▶ [What you should do] Review the material and extract every line in which the word "bottom" occurs.

▶ [Task material]
··········

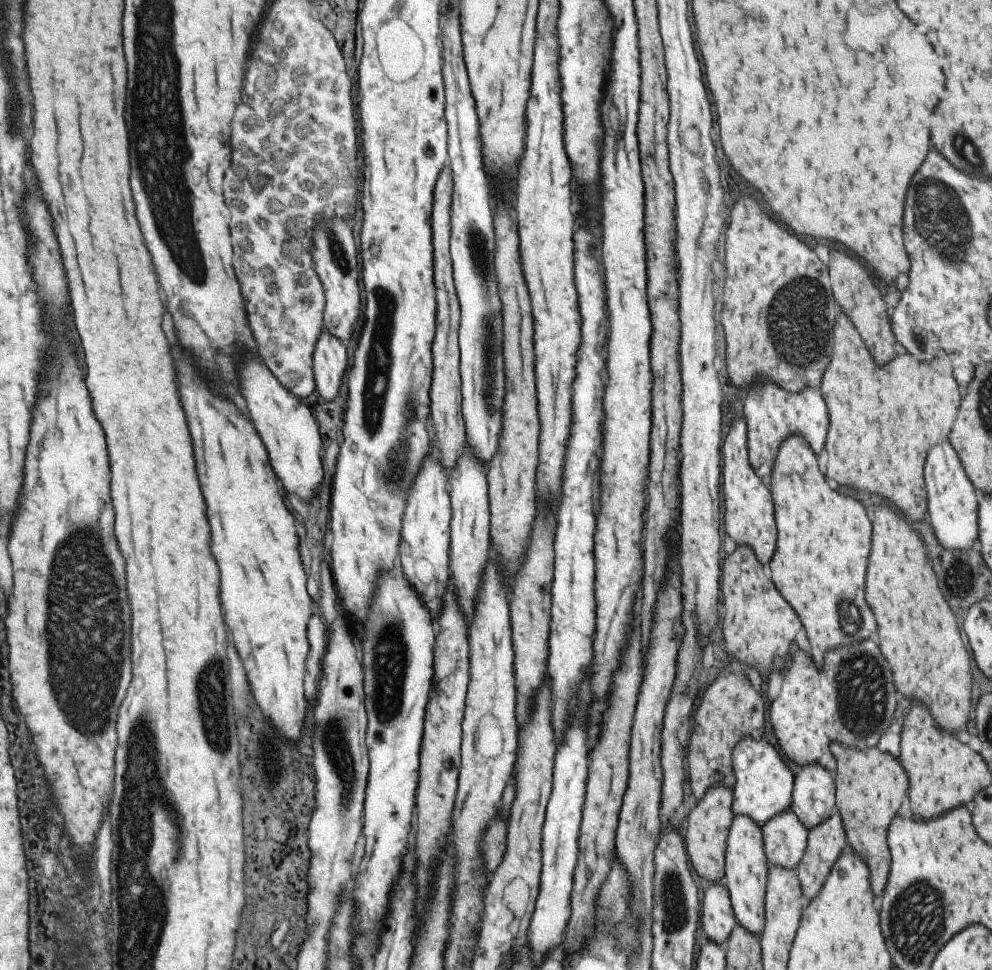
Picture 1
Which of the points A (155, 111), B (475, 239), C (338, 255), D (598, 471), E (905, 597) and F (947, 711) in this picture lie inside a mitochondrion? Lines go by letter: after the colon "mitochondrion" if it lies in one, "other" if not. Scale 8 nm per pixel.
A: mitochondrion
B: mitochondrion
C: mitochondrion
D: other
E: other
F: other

··········

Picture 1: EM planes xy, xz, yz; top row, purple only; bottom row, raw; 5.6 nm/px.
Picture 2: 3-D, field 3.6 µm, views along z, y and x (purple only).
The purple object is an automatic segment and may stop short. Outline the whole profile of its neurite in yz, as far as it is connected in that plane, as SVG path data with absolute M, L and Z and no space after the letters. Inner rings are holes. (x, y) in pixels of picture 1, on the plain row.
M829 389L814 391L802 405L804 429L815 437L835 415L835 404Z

··········

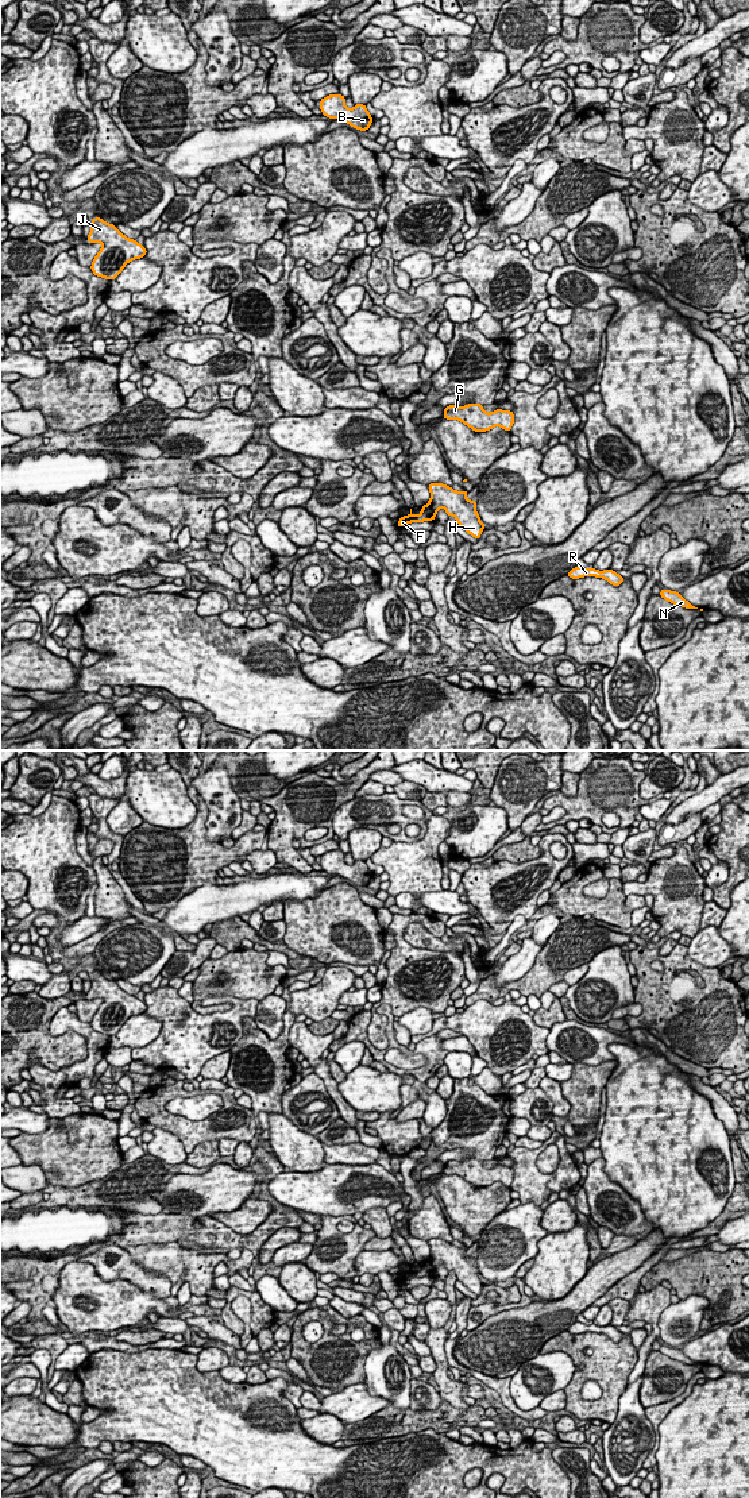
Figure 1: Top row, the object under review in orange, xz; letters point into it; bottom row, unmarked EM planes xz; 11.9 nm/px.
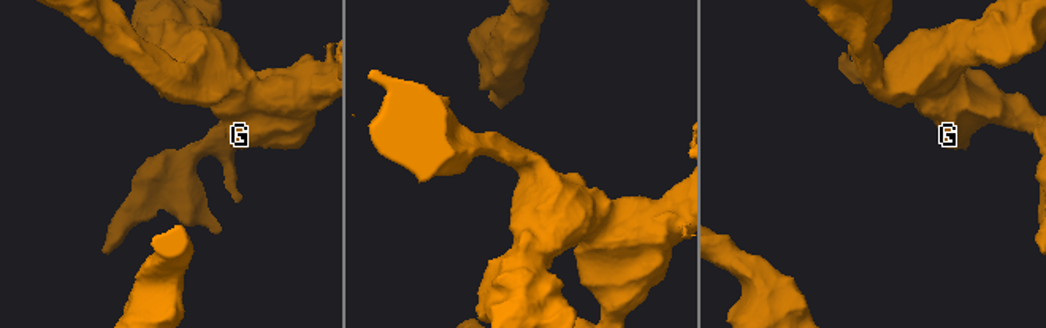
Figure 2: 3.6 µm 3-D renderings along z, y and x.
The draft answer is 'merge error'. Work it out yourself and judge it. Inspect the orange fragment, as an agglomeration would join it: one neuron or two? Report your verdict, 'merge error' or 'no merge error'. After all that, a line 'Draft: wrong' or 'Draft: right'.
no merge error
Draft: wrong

··········

▶ [Exercise result]
Picture 1: EM planes xy, xz, yz; top row, purple only; bottom row, raw; 5.6 nm/px.
Figure 1: Top row, the object under review in orange, xz; letters point into it; bottom row, unmarked EM planes xz; 11.9 nm/px.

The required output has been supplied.